[For his Bloggers Wanted essay response, Altum Videtur dreams of a game that is little more than an experiment in social interaction, an area he feels is severely lacking in gaming. Want to see your own words appear on the front page? Get writing! –Mr Andy Dixon]
Given a limitless amount of money and talent, I’d make a new Metroid game.
Given a limitless amount of money and talent under the condition that I cannot use it to make a new Metroid game, my first instinct is to look at the things videogaming as a medium has historically floundered with, and try my utmost to do those well.
High atop the list is human interaction and behavior. Whether through text parsers, pantomimes, lists, dialogue wheels, or occasionally outright murder, the almost-literally limitless range of things a person could possibly say or do to another person has been impossible to accurately account for. And with modern scientists still struggling to fully understand how the human mind functions, replicating such behavior in-real time is the domain of gelatin-soft space magic. So, we resort to familiarly crude approximations, where Cole Phelps might interpret “Doubt” as “I KNOW YOU TORE HIS HEAD OFF YOU MURDEROUS BASTARD, ADMIT IT!”, and medieval shop-owners think nothing of finding their shelves completely empty after that fine young adventurer placed a cauldron over their head.
The cause is simple and obvious, but I will note it anyway: because a person’s range of reactions is so vast and complex, dynamically simulating it in the same way a game handles, say, its physics model, simply cannot be done. Even if a workable method were in place, the processing power required would likely be beyond what our plebeian chipsets are capable of. Consequently, games fake it, providing a few of the most necessary and pertinent reactions (you hit me, I get angry) and reducing dialogue to a slightly more complex rendition of the Choose-Your-Own-Adventure book. And, as these systems tend to find themselves in huge RPGs, the world and cast of characters are often so massive that creating deep and varied conversations and reactionary behaviors would require the kind of disk space and manpower that you couldn’t find in NASA’s wettest dreams.
Because that’s what ignites their rocketry.
So there’s the problem; but how to solve it? One of those facets — impracticality — is an easy fix. My game would contain, let’s say, only five characters, not including the player. Each character would, of course, be as fully deep, dynamic, and fleshed-out as possible, not only so that they are interesting people, but so that I’d have a clear model upon which to base their dialogue, reactions, routines, and so on. The game would take place in a single small location, so that these characters (and the player) could be tied into virtually every potentially interactive piece of the environment.

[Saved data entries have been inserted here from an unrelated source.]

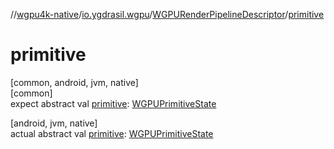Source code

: //[wgpu4k-native](../../../index.md)/[io.ygdrasil.wgpu](../index.md)/[WGPURenderPipelineDescriptor](index.md)/[primitive](primitive.md)

# primitive

[common, android, jvm, native]\
[common]\
expect abstract val [primitive](primitive.md): [WGPUPrimitiveState](../-w-g-p-u-primitive-state/index.md)

[android, jvm, native]\
actual abstract val [primitive](primitive.md): [WGPUPrimitiveState](../-w-g-p-u-primitive-state/index.md)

As for the premise, some sort of post-apocalyptic shelter-like thing comes to mind, like a sealed nuke-bunker on a ruined planet. Or perhaps a tiny spaceship coasting aimlessly through uncharted space. But what of the gameplay? Because the purpose of the game is to try and provide the most deep, varied, and realistic model of human interaction possible, mechanics would be centered around precisely that. The key here is what to “allow” the player to do. The typical method of assigning four keys (or a stick) for movement, the mouse (or another stick) for looking, and a button for “using” can insert itself into quite a few things, but it’s likely there would need to be separate buttons for (at least) using, picking up, using while holding, and speaking in this game. Any finer control (e.g. turning dials) could then be replicated Heavy Rain-style.
Like, the good kind of Heavy Rain. Not ^this kind.
Of course, that “speaking” thing is what poses a little problem, in the same way that this “gravity” thing poses a little problem for men trying to fly off the roof of their house. Again, the range of things even one person could say is practically limitless, and that figure does nothing but multiply exponentially for every new line in a conversation. With (non-supercomputer-powered) language parsers nowhere near “realistic” fidelity, and complex language synthesis equally as out of reach, the game would almost certainly have to use another variation of the dialogue tree model. But here’s how I’d try and make it different.
Hypothetical: the player approaches a character from the front. The character (automatically) utters some manner of greeting. Several options appear on-screen, some “default”, some contextual, based on what the player might be carrying. These could manifest as Mass Effect-like “thoughts”, which are then turned into actor-spoken dialogue, or full sentences, which the player would then speak aloud through a microphone. If the player does not select an option, the character might brush you off, or inquire why you’re staring at them. Some of those options would then change to fit the new context. While the character is speaking, dialogue options might pop-up mid-sentence; the player could then interrupt the other character with these, and potentially receive an appropriately irritated response.
This would, of course, require a ton of careful precision and timing, but the key point is that the only real “limit” is time and effort – something the game’s setting (and undoubtedly gargantuan stacks of energy drinks and Chinese take-out) could take the fullest advantage of. After that, the bulk of the effort would consist of more well-worn things: working out a plot, figuring out where to branch it, and creating Skyrim-like routines for each character (which would account for player sabotage).
The only thing left, then, is a title. With none of the usual Title-o-Matic ready-made templates likely to fit (can’t find a place for “War”, “Redemption”, “Chronicles”, etc.), I think it’d be prudent to simply call it what is is: A Social Experiment.